10 Answers on Dating, Sex, Age, Gender, Religion, Faith, Sobriety, and Rules

By M. Alexander

This week, I have spent a lot of time speaking with Ilana Angel, writer of “Keeping the Faith”, The Jewish Journal’s most popular blog.  Ilana writes a lot about dating—she is a single, 45 year old mother.  I am a single, 22 year old recovering heroin addict.  We began to discuss dating, relationships, and sex—immediately realizing our many differences. She called me “Pig.”  I called her “Neurotic.”  We decided to each answer a series of dating-related questions—are we really so different?



MICHAEL: Sometimes I think, “Damn, I’m handsome, smart, and charming.  If she doesn’t fall for me, she’s probably dense and blind.”  Other times I think “What was she thinking when she agreed to go out with me?  She probably just wants a free dinner.  She probably feels bad for me.”

But I’m becoming more successful at clearing my mind before a date.  I usually stay busy until right before I have to leave, attempting to go into a date without anxiety.  I try not to judge myself or judge my date as either prettier than me, dumber than me, or more desperate than me.

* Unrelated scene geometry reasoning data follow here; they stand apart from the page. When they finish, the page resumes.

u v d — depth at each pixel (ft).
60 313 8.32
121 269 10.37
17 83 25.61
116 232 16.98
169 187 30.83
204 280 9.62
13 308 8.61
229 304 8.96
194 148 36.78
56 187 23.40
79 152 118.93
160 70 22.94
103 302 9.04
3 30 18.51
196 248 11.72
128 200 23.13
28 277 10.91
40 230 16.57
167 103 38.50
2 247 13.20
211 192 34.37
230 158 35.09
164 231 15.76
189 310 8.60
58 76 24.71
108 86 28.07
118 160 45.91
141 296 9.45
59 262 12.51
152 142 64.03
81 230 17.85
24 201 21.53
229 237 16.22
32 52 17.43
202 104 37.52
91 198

If I go into the date without expectations and let things flow effortlessly, everything usually goes smoothly.  I can then be more honest about whether or not we have a connection and we can mutually decide whether we want to see each other again.

ILANA: I case the joint for emergency exits, make sure I have a girlfriend scheduled to call me 30 minutes in should I need an emergency exit, pray to God I have not made a bad decision and am about to meet someone unsafe, order a drink, pop a TicTac and hope for the best.


MICHAEL: I don’t have any pre-set guideline.  If the girl wants to wait 3 months, I’ll wait three months.  If the first date naturally leads to immediate sex, I am not going to throw her off of me.

ILANA:  I have waited and not waited and it does not change how I feel about myself, or the man I am with.  When I was young I was tormented if I slept with someone too soon, but now, in my 40’s, I am more forgiving of myself and allow myself to live and enjoy sex as part of my life.


MICHAEL: I like to think I’m pretty open-minded, but no pre-ops or post-ops.  And if she believes that she was a man in their past life? —I’m not sure what I’d do.  Convicted felons? No problem, as long as she’s interesting.

ILANA:  There are certainly things that I am not interested in at this stage of my life, but I would not categorize them as deal breakers becasuse they are simply not an option.  I only date men who are Jewish, but Jewish is not a deal breaker as much as it is a preference.

I also am not interested in dating a man with young children as my son is getting ready to leave the nest and I want to embrace the freedom.  Again, I would not date someone with really young kids so it’s a preference, not a deal breaker.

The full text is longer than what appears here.